## PROMPT
Please reproduce the listing word for word, beginning at the line that contains "True or false: Actual_Price" and stopping after the line that contains "Which series has".

## EXCERPTED RECORDS
========================================
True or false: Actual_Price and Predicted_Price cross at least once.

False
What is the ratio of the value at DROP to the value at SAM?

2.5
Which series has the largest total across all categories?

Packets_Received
========================================
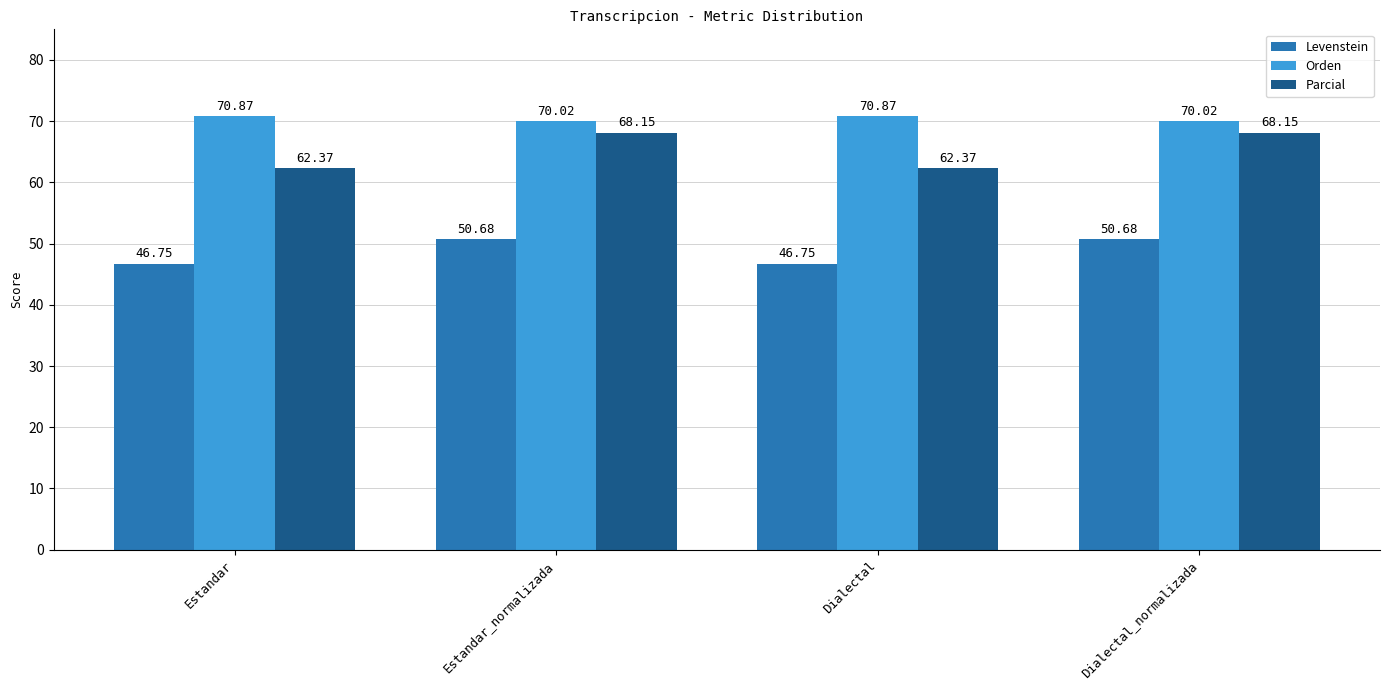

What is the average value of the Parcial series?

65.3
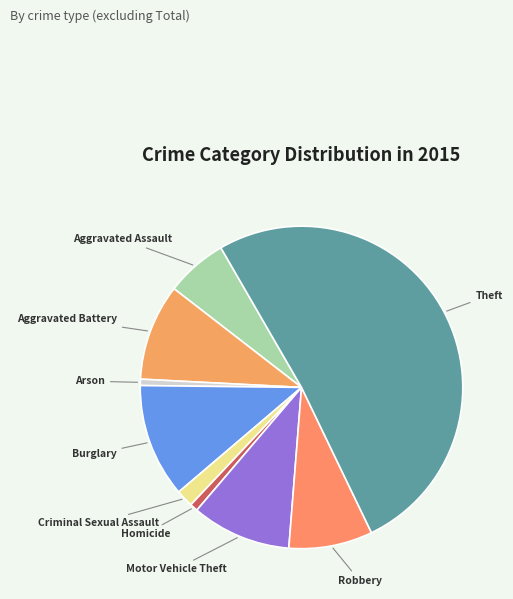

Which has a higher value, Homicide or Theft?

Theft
========================================
## EXERCISE OUTPUT
True or false: Actual_Price and Predicted_Price cross at least once.

False
What is the ratio of the value at DROP to the value at SAM?

2.5
Which series has the largest total across all categories?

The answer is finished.